SeaWorld has announced that it will end its controversial orca breeding programme. The current generation of 23 orcas living in the three US SeaWorld theme parks will be the last.
Back in 2013, the documentary Blackfish brought SeaWorld’s orcas into the public eye. This, combined with stories about captive orcas suffering ill health, has made people sympathetic to the marine mammals and has raised questions about the ethics of keeping them captivity. Following the documentary’s release, visitor numbers to SeaWorld have plummeted.
“For some time, SeaWorld has faced a paradox,” said SeaWorld CEO Joel Manby. “Customers visit our marine parks, in part, to watch orcas. But a growing number of people don't think orcas belong in human care.”
SeaWorld has not taken orcas from the wild for nearly 40 years, and the ones currently living in the parks were either bred in captivity or have spent the vast majority of their lives in the care of humans.

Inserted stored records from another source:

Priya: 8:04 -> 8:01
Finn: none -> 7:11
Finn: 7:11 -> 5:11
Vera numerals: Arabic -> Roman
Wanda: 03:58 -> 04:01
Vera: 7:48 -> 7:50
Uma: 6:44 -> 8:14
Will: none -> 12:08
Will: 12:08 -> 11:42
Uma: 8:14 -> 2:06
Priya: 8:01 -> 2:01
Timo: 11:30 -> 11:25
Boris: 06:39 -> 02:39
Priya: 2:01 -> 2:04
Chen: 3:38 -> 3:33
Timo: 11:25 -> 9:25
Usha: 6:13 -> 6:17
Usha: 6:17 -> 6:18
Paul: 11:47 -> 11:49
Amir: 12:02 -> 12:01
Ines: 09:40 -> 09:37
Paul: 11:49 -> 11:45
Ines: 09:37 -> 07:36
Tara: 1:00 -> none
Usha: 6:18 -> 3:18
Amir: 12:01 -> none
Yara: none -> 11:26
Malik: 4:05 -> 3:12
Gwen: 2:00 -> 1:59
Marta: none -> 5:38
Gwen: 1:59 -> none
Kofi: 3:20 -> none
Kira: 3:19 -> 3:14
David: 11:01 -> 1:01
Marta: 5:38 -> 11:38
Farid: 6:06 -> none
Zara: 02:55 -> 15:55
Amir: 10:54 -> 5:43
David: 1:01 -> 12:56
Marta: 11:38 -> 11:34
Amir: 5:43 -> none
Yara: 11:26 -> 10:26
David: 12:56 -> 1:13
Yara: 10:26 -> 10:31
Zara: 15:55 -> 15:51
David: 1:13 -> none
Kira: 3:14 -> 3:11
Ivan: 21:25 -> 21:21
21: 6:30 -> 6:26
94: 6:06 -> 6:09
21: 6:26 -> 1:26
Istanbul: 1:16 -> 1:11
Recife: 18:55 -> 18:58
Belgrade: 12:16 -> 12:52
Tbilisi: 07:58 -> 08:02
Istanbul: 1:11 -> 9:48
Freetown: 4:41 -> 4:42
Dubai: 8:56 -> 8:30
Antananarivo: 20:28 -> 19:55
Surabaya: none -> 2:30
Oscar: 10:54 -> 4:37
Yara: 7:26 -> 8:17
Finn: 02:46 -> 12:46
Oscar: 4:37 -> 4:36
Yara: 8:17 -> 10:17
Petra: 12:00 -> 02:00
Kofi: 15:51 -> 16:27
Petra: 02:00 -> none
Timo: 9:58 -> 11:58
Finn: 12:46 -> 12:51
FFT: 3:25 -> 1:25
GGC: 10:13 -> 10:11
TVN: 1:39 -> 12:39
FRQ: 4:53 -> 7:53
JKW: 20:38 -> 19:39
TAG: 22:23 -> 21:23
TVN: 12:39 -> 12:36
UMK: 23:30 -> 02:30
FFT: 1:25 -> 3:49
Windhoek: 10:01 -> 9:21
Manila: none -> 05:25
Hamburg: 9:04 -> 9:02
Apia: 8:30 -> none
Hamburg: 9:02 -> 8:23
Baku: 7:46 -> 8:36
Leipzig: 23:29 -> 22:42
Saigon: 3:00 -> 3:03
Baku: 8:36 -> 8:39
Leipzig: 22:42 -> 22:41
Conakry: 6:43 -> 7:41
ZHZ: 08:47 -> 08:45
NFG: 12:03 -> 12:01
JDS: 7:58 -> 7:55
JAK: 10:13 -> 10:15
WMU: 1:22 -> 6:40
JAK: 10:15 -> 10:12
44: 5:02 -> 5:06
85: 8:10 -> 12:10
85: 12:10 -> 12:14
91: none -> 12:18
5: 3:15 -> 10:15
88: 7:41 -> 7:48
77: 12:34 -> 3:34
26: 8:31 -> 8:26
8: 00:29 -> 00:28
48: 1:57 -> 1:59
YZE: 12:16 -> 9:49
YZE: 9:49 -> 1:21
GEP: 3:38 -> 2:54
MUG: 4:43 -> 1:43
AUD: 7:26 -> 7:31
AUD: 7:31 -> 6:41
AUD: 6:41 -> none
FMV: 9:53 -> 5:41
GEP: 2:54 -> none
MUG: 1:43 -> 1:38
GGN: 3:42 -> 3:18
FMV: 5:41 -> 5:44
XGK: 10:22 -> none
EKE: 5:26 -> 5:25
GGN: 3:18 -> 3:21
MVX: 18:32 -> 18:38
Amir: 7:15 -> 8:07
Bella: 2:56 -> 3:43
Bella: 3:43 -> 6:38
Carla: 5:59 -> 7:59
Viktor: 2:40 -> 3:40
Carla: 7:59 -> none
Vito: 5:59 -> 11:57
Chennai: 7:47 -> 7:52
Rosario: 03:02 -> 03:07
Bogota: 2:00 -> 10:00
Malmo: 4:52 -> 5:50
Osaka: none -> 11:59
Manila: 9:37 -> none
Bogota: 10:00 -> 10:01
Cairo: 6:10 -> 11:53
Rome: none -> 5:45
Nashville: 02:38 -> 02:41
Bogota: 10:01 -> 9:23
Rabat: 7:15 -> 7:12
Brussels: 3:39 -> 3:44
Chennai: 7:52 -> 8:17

According to SeaWorld, these animals would not survive in the wild and will live out the remainder of their lives in the theme parks.
The company has also said that it will phase out the theatrical orca shows that are synonymous with SeaWorld. In their place, there will be “natural orca encounters” that focus on the behaviour of the animals.
“This is a first, massive step forward toward a more humane future for SeaWorld,” said Dr Naomi Rose, marine mammal scientist at the Animal Welfare Institute and formerly with the Humane Society of the United States. “I welcome these commitments from Joel Manby. He has given SeaWorld a new lease on life.”